Supplied data
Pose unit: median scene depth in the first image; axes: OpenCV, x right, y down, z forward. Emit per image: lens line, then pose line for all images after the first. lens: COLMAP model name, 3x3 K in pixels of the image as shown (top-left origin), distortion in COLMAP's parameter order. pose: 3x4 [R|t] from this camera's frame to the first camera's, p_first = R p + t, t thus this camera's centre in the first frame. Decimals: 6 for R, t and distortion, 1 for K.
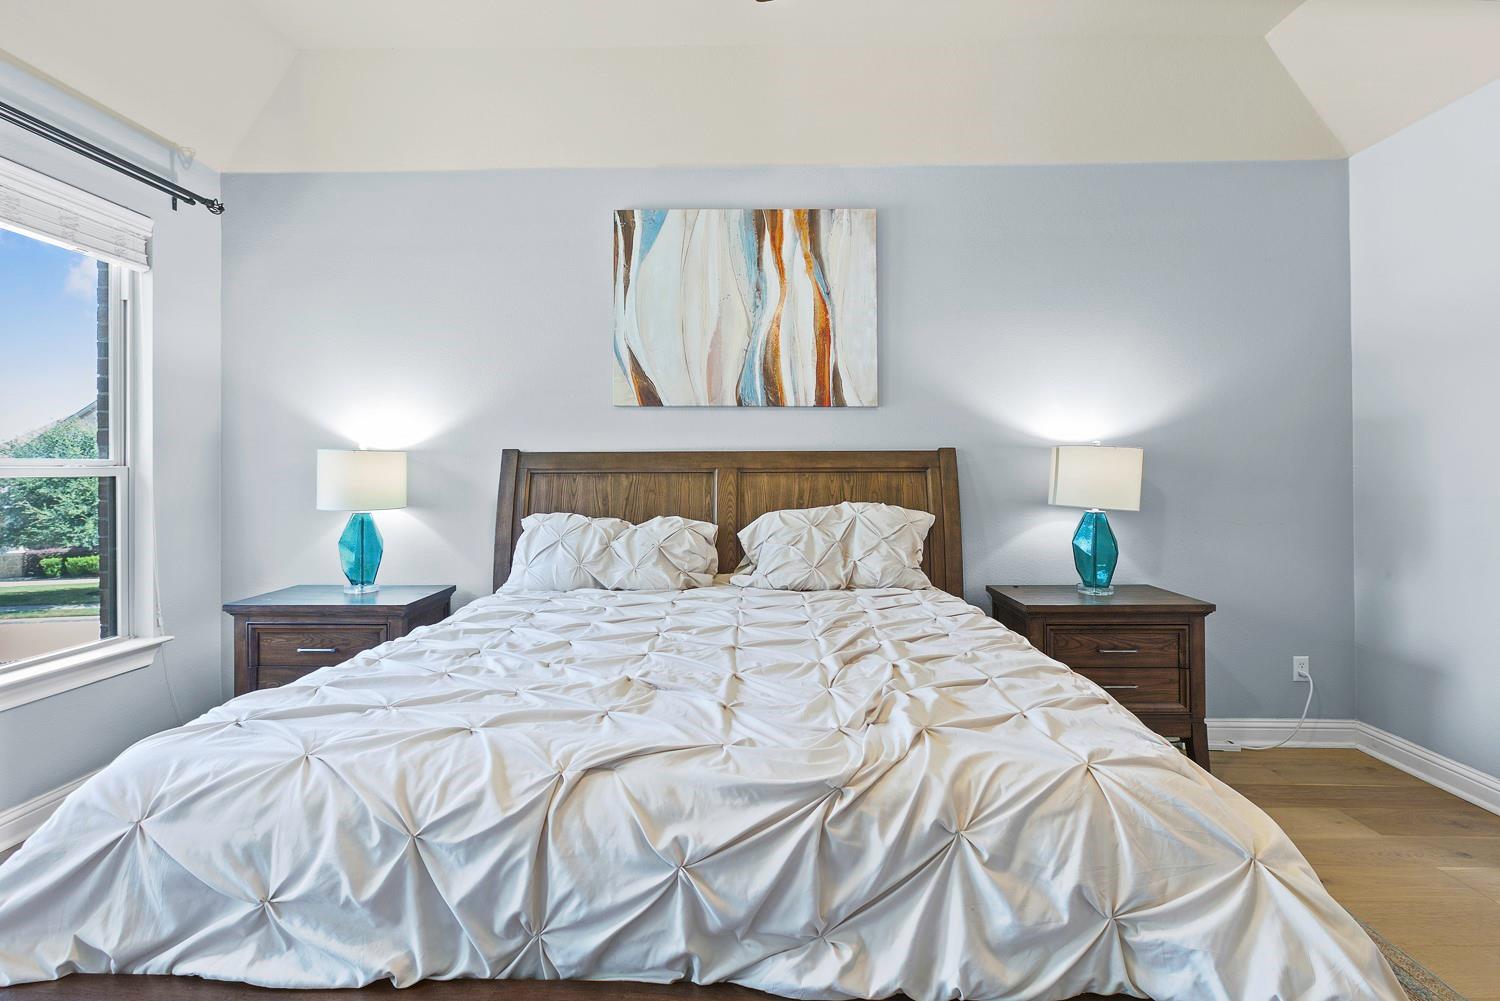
lens RADIAL K [[724.9, 0, 747.9], [0, 724.9, 442.1], [0, 0, 1]] dist [-0.002295, 0.000437]
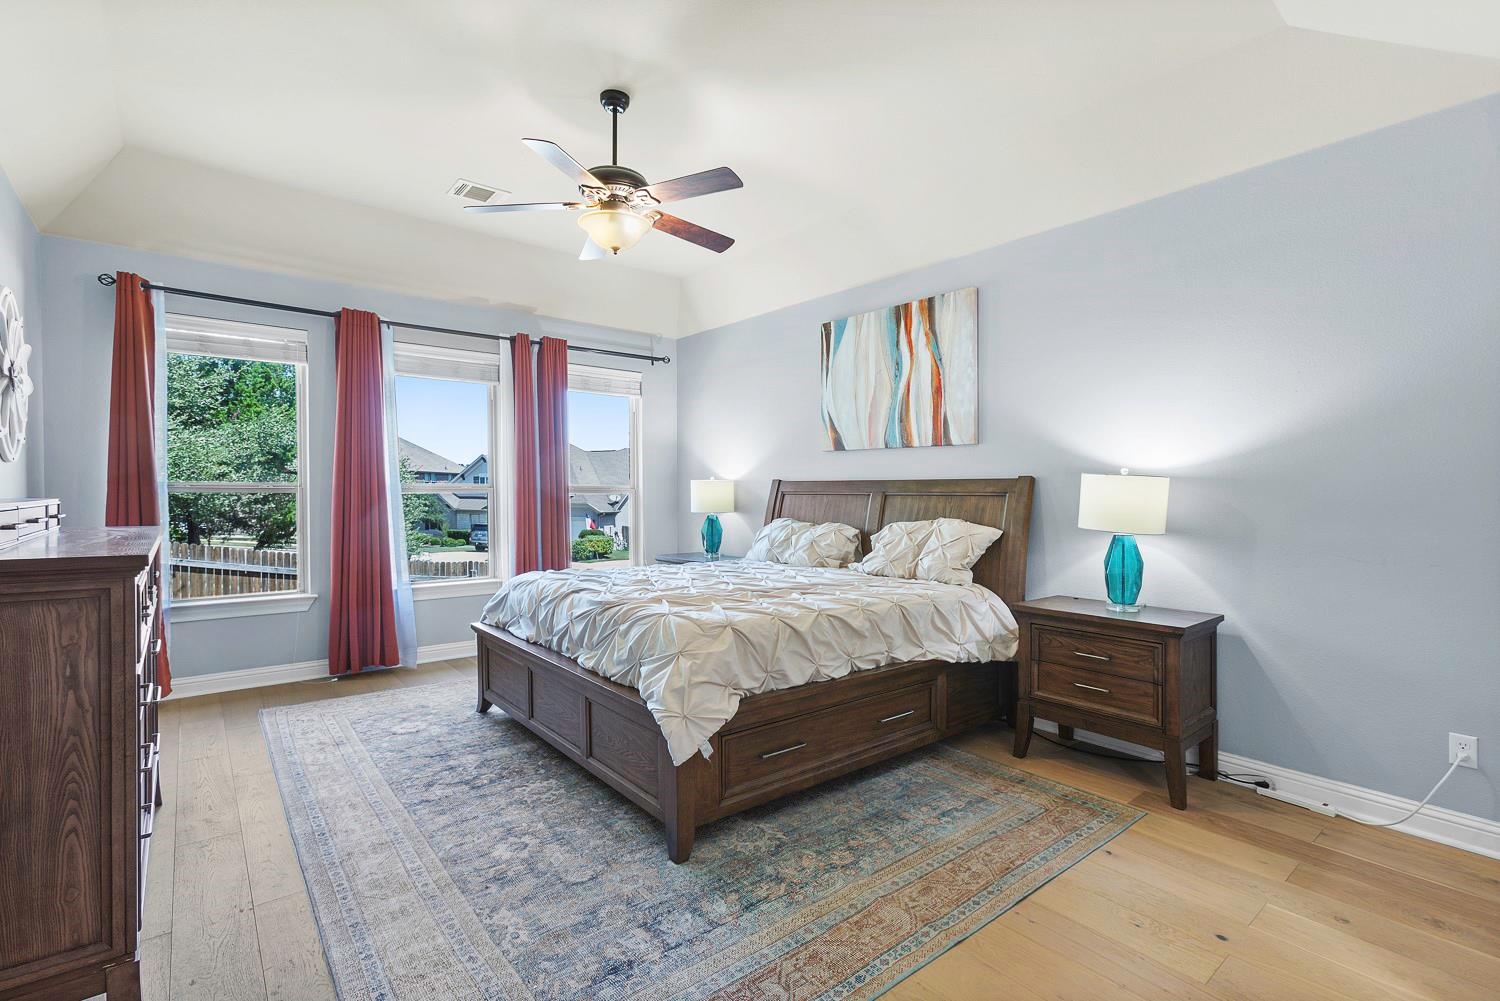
lens RADIAL K [[685.7, 0, 738.0], [0, 685.7, 493.2], [0, 0, 1]] dist [-0.002163, 0.000127]
pose [[0.642493, 0.009992, -0.766226, 0.828994], [0.012164, 0.999656, 0.023236, 0.003445], [0.766195, -0.024250, 0.642151, -0.083979]]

Exercise instructions
The data above should be repeated in full and exactly, with no pictures carried over.

Output
Pose unit: median scene depth in the first image; axes: OpenCV, x right, y down, z forward. Emit per image: lens line, then pose line for all images after the first. lens: COLMAP model name, 3x3 K in pixels of the image as shown (top-left origin), distortion in COLMAP's parameter order. pose: 3x4 [R|t] from this camera's frame to the first camera's, p_first = R p + t, t thus this camera's centre in the first frame. Decimals: 6 for R, t and distortion, 1 for K.
lens RADIAL K [[724.9, 0, 747.9], [0, 724.9, 442.1], [0, 0, 1]] dist [-0.002295, 0.000437]
lens RADIAL K [[685.7, 0, 738.0], [0, 685.7, 493.2], [0, 0, 1]] dist [-0.002163, 0.000127]
pose [[0.642493, 0.009992, -0.766226, 0.828994], [0.012164, 0.999656, 0.023236, 0.003445], [0.766195, -0.024250, 0.642151, -0.083979]]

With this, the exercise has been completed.